§ **Cel zadania**
Przedstaw jako tabelę Markdown z kolumnami Nr i Wiersz wyłącznie fragment poniższych wierszy, który zaczyna się wierszem zawierającym "order: Hymenoptera", a kończy wierszem zawierającym "genus: Tetraria", oba włącznie. Pomiń puste wiersze i w kolumnie Nr podaj kolejny numer.

§ **Materiał do ćwiczenia**
═══

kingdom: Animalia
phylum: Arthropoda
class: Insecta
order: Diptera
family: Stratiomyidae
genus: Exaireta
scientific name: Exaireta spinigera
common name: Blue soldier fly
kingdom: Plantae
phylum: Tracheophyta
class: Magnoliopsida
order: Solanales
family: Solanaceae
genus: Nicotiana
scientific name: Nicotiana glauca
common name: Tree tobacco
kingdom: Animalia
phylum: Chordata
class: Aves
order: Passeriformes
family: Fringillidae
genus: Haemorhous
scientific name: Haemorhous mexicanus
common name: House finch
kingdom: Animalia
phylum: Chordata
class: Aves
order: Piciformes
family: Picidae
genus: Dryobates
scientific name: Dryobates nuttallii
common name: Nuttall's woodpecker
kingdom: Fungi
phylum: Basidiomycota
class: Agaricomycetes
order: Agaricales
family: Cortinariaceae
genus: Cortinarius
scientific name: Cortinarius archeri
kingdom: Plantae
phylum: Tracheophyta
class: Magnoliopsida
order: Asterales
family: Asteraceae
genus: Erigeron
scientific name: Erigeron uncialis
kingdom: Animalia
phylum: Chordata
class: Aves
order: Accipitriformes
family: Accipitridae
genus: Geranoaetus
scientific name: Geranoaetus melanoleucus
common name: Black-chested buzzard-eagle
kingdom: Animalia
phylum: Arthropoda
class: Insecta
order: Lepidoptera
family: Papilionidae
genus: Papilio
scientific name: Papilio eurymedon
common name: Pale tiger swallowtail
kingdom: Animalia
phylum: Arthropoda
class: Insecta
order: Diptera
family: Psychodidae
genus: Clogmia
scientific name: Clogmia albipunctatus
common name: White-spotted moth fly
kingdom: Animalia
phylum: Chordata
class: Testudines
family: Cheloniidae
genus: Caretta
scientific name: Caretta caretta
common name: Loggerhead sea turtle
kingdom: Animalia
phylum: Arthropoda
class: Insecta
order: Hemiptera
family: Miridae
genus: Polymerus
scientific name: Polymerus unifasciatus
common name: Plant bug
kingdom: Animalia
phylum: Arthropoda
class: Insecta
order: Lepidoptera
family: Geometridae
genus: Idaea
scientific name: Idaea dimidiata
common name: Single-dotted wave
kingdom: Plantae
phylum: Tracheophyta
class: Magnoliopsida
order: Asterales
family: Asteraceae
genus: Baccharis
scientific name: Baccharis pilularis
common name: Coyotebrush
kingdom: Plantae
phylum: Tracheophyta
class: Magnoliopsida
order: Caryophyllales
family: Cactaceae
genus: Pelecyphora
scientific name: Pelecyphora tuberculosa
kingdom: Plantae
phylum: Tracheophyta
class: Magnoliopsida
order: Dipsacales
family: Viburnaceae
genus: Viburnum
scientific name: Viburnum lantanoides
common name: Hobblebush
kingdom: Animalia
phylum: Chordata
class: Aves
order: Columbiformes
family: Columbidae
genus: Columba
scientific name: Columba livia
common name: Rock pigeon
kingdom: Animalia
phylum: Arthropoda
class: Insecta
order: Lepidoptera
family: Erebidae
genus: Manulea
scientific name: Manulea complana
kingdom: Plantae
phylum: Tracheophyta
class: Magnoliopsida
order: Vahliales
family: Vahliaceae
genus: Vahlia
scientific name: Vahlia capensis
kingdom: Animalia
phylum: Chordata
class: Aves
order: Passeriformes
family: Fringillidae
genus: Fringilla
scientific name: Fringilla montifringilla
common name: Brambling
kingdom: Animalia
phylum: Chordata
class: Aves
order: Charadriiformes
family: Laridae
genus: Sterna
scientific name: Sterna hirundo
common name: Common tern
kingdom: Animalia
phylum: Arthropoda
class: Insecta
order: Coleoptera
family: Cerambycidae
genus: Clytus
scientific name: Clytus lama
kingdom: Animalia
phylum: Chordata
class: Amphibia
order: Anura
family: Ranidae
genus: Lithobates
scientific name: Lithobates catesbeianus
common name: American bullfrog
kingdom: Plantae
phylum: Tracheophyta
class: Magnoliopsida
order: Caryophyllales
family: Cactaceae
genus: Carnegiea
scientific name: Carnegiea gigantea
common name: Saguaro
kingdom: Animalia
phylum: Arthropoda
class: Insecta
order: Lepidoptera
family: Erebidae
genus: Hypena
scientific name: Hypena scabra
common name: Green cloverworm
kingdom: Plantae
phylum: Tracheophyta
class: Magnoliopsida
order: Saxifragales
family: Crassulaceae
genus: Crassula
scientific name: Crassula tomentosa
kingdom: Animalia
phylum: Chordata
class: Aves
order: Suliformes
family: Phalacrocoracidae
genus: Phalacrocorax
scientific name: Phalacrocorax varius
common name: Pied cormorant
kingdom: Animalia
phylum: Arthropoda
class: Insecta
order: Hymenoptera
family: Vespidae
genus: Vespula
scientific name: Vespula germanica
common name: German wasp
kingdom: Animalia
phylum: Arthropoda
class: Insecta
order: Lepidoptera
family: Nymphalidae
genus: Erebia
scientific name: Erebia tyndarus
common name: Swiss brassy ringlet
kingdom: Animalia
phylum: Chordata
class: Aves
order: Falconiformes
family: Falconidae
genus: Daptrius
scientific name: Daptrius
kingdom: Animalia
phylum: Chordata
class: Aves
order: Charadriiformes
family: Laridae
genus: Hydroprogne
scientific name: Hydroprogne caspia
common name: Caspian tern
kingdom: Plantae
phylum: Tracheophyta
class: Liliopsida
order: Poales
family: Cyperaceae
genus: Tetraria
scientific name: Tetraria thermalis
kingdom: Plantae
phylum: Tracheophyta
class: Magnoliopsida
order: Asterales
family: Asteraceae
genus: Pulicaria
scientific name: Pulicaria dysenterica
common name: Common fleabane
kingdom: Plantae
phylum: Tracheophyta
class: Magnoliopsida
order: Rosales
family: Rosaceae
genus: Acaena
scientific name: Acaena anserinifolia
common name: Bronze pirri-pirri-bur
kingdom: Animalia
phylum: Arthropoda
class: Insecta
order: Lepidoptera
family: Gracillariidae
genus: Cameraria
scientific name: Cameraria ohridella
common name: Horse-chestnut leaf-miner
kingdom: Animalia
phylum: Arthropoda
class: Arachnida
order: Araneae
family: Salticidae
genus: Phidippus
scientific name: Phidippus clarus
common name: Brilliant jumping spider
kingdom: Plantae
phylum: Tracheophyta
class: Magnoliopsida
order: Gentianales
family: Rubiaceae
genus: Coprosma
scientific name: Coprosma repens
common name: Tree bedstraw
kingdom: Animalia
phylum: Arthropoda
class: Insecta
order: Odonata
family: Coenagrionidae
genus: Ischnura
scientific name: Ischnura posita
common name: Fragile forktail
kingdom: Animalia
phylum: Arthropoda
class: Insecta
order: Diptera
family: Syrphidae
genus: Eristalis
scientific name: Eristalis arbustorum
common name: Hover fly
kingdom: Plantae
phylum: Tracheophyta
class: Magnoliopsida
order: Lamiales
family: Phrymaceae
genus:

═══

§ **Rozwiązanie**
| Nr | Wiersz |
|---|---|
| 1 | order: Hymenoptera |
| 2 | family: Vespidae |
| 3 | genus: Vespula |
| 4 | scientific name: Vespula germanica |
| 5 | common name: German wasp |
| 6 | kingdom: Animalia |
| 7 | phylum: Arthropoda |
| 8 | class: Insecta |
| 9 | order: Lepidoptera |
| 10 | family: Nymphalidae |
| 11 | genus: Erebia |
| 12 | scientific name: Erebia tyndarus |
| 13 | common name: Swiss brassy ringlet |
| 14 | kingdom: Animalia |
| 15 | phylum: Chordata |
| 16 | class: Aves |
| 17 | order: Falconiformes |
| 18 | family: Falconidae |
| 19 | genus: Daptrius |
| 20 | scientific name: Daptrius |
| 21 | kingdom: Animalia |
| 22 | phylum: Chordata |
| 23 | class: Aves |
| 24 | order: Charadriiformes |
| 25 | family: Laridae |
| 26 | genus: Hydroprogne |
| 27 | scientific name: Hydroprogne caspia |
| 28 | common name: Caspian tern |
| 29 | kingdom: Plantae |
| 30 | phylum: Tracheophyta |
| 31 | class: Liliopsida |
| 32 | order: Poales |
| 33 | family: Cyperaceae |
| 34 | genus: Tetraria |